We use Zod and typescript to strongly type action payloads and validate the full config, preventing any invalid mutations. Zod descriptions allow us to tag our schemas with details for the Studio Agent to use when inferring what data it needs to provide. All together this creates a robust system that prevents invalid configs from being produced. Then, on the frontend, both the user and the Studio Agent are interacting on the same store, with the same tools — when a user adds a carousel to the dashboard via the UI, the same addSection action is called as when the agent adds a carousel. Furthermore we built history tracking and an undo/redo stack into the store, allowing the user to undo AI changes just like their own, since both go through the same store.

This Zustand store would come to be the foundation of empowering AI operations at Reactiv. Our frontend maps Zustand actions 1:1 with frontend tools, and our config MCP uses it under the hood to manage our state mutations when building on the backend. You can read more about how we leveraged these patterns on the backend here: How Reactiv Built an AI Scheduler on AWS Bedrock AgentCore
Frontend tools + CopilotKit
Connecting our dashboard state to the Studio Agent required a bridge between Zustand and the LLM. We landed on using CopilotKit, a library for integrating agentic workflows with React apps. It allows you to define “tools”, the actions the AI can take, and “readable context”, the parts of your application state you want the AI to be aware of.
This mapped wonderfully onto our Zustand store — the store was registered as readable state via the useCopilotReadable hook, and the actions registered as CopilotKit tools via useCopilotAction. Wiring it up was simple as all our Zustand actions were well typed and self validating, and if the Studio Agent ever attempts a tool call with a bad payload our validation returns a clear error, allowing it to adapt and try again rather than returning to the user with an error.
Once the pattern was established, expansion was easy — we now have six tool categories: config editing, Shopify storefront lookups, image generation, analytics, web scraping, push notifications. Image generation has a human-in-the-loop flow where the Studio Agent generates an image and the user approves/rejects before it’s placed. Analytics lets users ask natural language questions about their app performance. The tool hook pattern means adding a new capability is just writing a new hook.
The real power is in how the Studio Agent is able to look at its toolkit and combine tool uses to respond to complex prompts. For example:
“Build me a hero carousel with my top performing products and generate hero images for each of them.”
The agent will use our Shopify and analytics tools to find and fetch a store’s top products, our image generation tools to create hero images, and our config tools to build the hero carousel section itself.
Looking Forward
We’ve built a strong foundation for AI in the Reactiv Dashboard, but there’s a lot more to come. CopilotKit’s ability to hook into React state means the Studio Agent doesn’t have to stop at the studio — the same pattern can extend to the rest of the dashboard.
A few things we’re excited about: letting the agent navigate the user directly to the screen they need, generating copy on the fly inside our forms, and kicking off cross-surface actions like drafting a push notification from a conversation about analytics. Each of these is just another hook, another tool registered alongside the existing ones.

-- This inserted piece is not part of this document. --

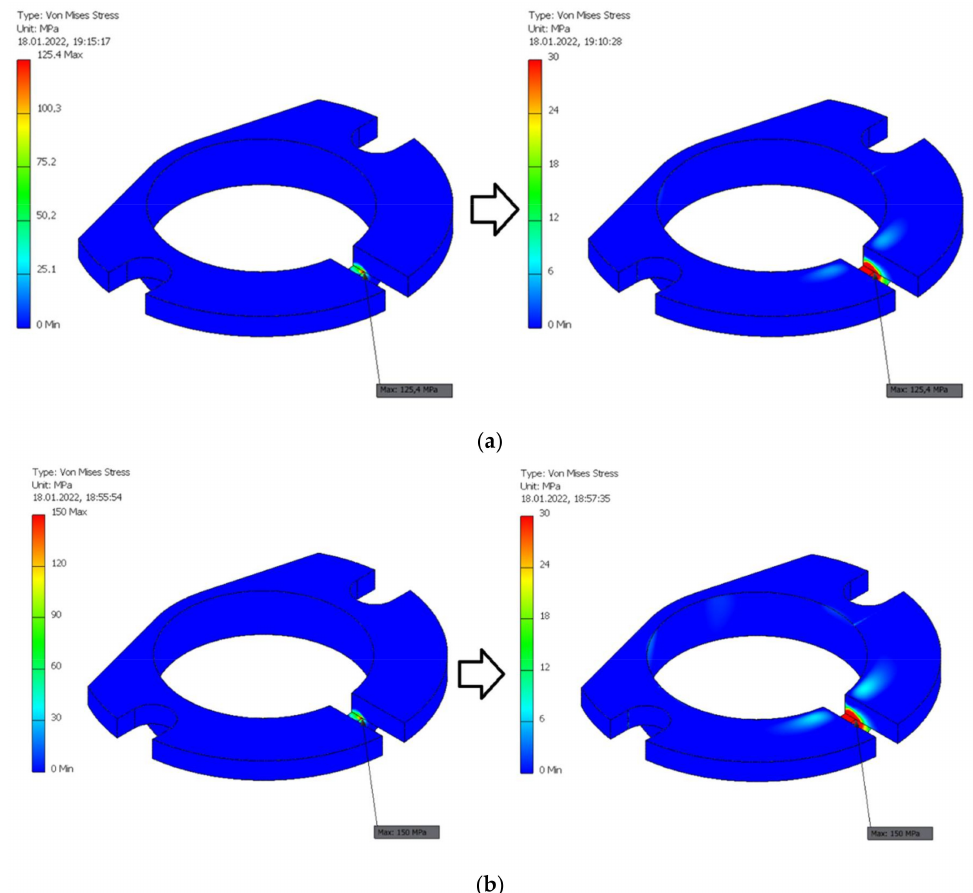
Figure 11. The values of von Mises stresses in the bobbin case milled using various cutters and relative to them, two values of the normal force F n . ( a ) 25.3 N relating to milling with the course cutter ø4; ( b ) 38.2 N relating to milling with the finishing cutter ø5.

And that’s the part that gets more interesting over time. The hero carousel example earlier combined four of our tool categories — Shopify, analytics, image gen, config — to respond to a single prompt. Every new tool we add doesn’t just bolt on a capability, it multiplies with everything already there. The Studio Agent started as a builder assistant but it’s on its way to being a co-pilot for the whole dashboard.